BioInf-Wuerzburg / proovread

PacBio hybrid error correction through iterative short read consensus
MIT License
60 stars 20 forks source link

[error] "Quality trimming and siamaera filtering raw output" step #90

Closed migrau closed 7 years ago

migrau commented 7 years ago

Hi thackl,

I am trying to correct pacbio data (~20x, ~130000 reads). I trimmed the file with SeqChunker, obtaining 55 files of 2500 reads each. For each file, I am using an illumina fastq file, ~100x coverage and ~130 million of reads.

All runs finished but some ones (half of them) have a warning error in the "Quality trimming and siamaera filtering raw output" step: BLAST engine error: Warning: Sequence contains no data [siamaera] Blast exited with error: 768 In these cases, the outputs *.trimmed.fq contains a lower number of reads than the uncorrected fastq (half or less).

I don't understand why it only happens sometimes, since the other runs seems to finish correctly. Is it normal?

I am using proovread-2.13.13 under Perl 5.10.1, ncbi-blast-2.2.29 and samtools 1.3.1: _proovread -l file1.fq -s illumina.fastq --pre Ar2/file1 -t 2 --coverage=100

thackl commented 7 years ago

Seems like this is a recent problem, since Celine also ran into it yesterday (#91). So let's hope we can get to the bottom of this quickly. It would be ideal if you could share one of the failed chunks (the .untrimmed.fq and the .chim.tsv file) so I can try and reproduce the error locally? Is that possible?

CelineReisser commented 7 years ago

Hey Thomas, I created a repository with all the required info and files you asked, and sent you an invite link.

Let me know if you need anything else!

Cheers

Céline

migrau commented 7 years ago

Hi thackl, Céline,

In my case, problem was solved re-running the tasks. I was wondering if maybe there is a max. number of jobs to run at the same type. My original run sent to the cluster ~ [200-400] proovread jobs with 4 threads each one (I have multiple pacbio data to correct). After get the error with half of them, I re-run them but in groups of 5 jobs, with 24 threads each one. In this case, I didn't get any error, all jobs finished correctly.

Regards,

Miquel

CelineReisser commented 7 years ago

on my side the problem is still here, and I ran only one job, so it cannot be attributed to a max number of jobs... Have a good day. C.

thackl commented 7 years ago

@migrau that is an interesting observation - though I have no idea what could cause this behaviour. Otherwise I'm happy to hear that it now works for you.

@cmor2207 thanks a lot for the data, and I'm really sorry for the delay in replying. I am currently traveling, with limited access to wifi etc.. I will be back home at Thursday, and have a look at your data first thing.

Cheers T.

CelineReisser commented 7 years ago

Hey Thomas,

Coming to the news to know if you had a chance to look at the files.
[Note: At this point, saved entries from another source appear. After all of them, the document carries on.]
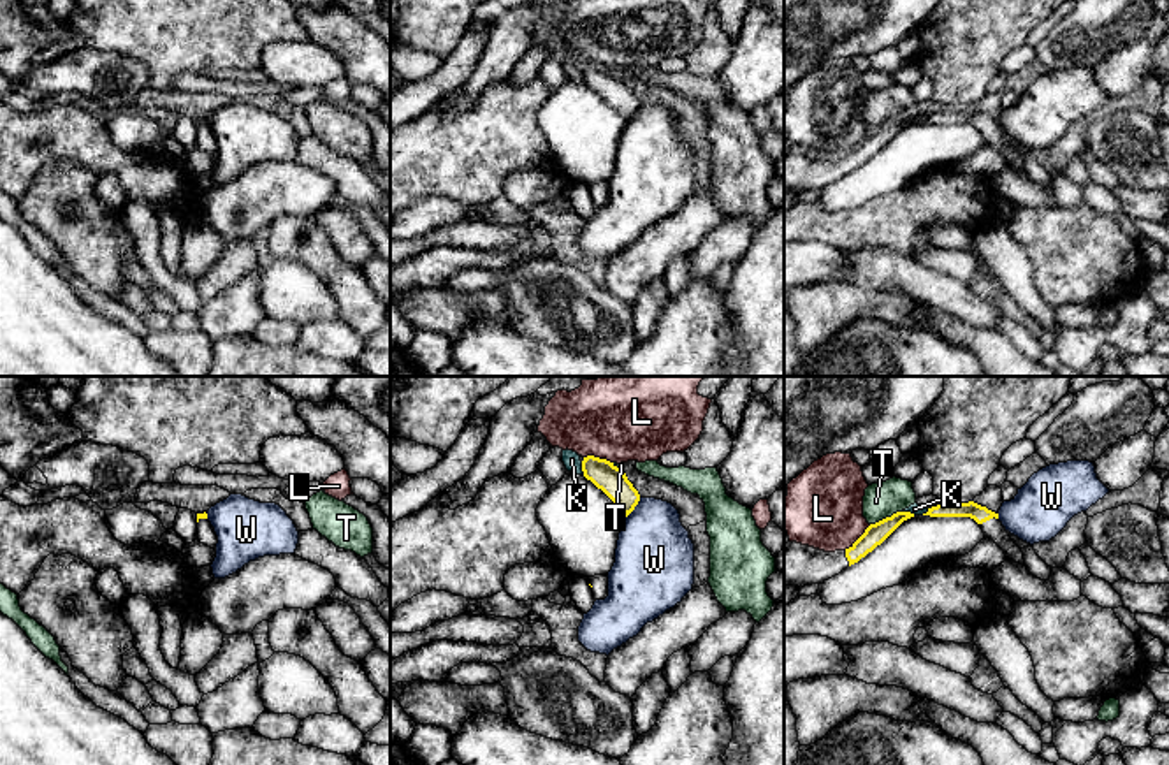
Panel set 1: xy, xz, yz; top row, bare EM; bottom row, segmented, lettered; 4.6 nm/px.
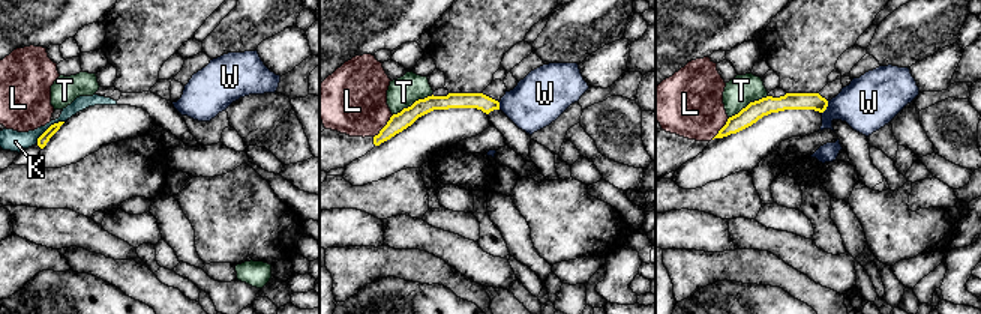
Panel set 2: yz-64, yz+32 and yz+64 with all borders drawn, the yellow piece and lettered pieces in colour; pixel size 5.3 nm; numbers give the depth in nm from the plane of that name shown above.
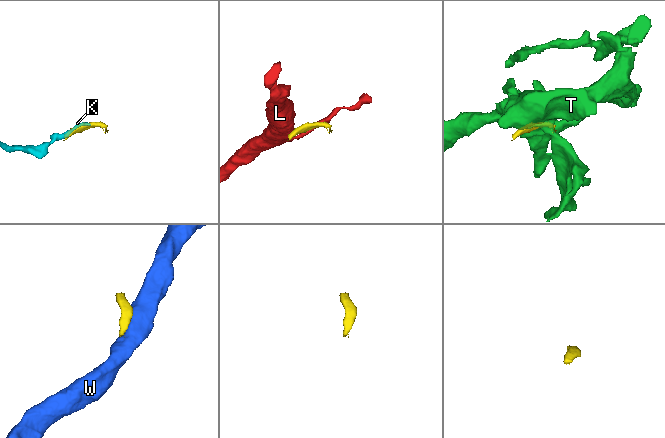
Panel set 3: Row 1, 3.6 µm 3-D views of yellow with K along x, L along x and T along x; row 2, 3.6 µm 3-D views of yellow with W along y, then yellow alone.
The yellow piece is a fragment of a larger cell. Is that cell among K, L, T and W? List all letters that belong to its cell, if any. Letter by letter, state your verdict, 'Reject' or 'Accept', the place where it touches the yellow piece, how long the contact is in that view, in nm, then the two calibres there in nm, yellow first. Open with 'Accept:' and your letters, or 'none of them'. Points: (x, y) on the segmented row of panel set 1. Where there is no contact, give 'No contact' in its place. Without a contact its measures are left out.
Accept: none of them
K: Reject. Touches yellow at xz (582, 468). Shared border 70 nm. Thickness 140 nm (yellow) against 80 nm
L: Reject. Touches yellow at xz (598, 458). Shared border 140 nm. Thickness 140 nm (yellow) against 400 nm
T: Reject. Touches yellow at yz (886, 517). Shared border 160 nm. Thickness 100 nm (yellow) against 160 nm
W: Reject. Touches yellow at xz (633, 509). Shared border 130 nm. Thickness 140 nm (yellow) against 360 nm

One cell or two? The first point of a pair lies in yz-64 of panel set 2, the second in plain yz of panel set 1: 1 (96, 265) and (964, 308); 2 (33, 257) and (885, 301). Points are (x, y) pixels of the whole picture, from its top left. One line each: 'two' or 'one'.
1: two
2: one

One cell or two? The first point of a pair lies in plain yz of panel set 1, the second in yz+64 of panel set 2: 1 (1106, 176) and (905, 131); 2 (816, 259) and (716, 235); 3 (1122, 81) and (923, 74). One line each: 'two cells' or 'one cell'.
1: one cell
2: one cell
3: one cell

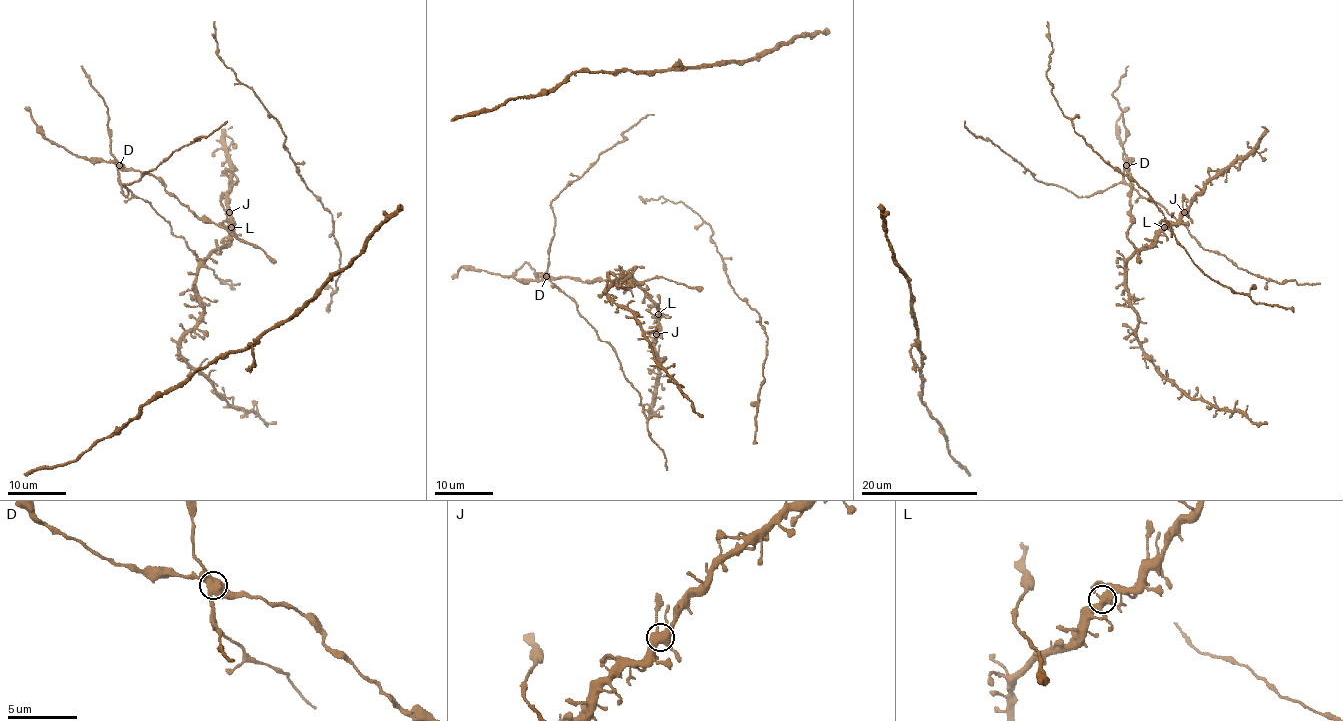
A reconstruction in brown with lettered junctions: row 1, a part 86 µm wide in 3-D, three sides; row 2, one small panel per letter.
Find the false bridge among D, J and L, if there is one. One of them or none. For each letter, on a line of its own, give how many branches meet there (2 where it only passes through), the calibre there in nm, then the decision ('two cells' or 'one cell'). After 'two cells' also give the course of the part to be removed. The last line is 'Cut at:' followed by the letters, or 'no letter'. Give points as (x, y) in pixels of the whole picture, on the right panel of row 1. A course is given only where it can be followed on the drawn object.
D: 5 | 550 nm | two cells
J: 5 | 500 nm | one cell
L: 5 | 460 nm | one cell
Cut at: D

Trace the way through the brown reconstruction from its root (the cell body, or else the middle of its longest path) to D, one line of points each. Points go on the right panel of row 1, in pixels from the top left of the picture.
D: (1030, 173), (1035, 179), (1066, 187), (1077, 196), (1090, 196), (1117, 185), (1123, 179), (1126, 166)

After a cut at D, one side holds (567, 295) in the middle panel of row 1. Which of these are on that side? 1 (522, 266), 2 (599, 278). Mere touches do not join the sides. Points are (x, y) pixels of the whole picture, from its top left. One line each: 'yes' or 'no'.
1: yes
2: no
I reran the pipeline on smaller pacbio files (40Mb instead of 1Gb) and it seems to go till the end without any problem... This info may help you.

Cheers

Céline

thackl commented 7 years ago

Hi Céline,

yes, I did run your data, but unfortunately couldn't reproduce the error. I tried a few things (changed machines/environments) but that did not help. So right now, I'm a bit puzzled, especially since smaller chunks seem to work for you. Quite frankly, I'm not really sure how best to proceed. One thing of course would be for you to try an intermediate chunk size, e.g. 300MB, and see if that works and would also work for your entire data set?

Cheers Thomas

CelineReisser commented 7 years ago

Hey Thomas, Yes that is what I am currently doing. I reran the piopeline with a 100mb, it went through smoothly. I started a 400mb & I should have the results by tomorrow. I will reload the 1Gb run today. I will let you know how it goes, but this is odd indeed.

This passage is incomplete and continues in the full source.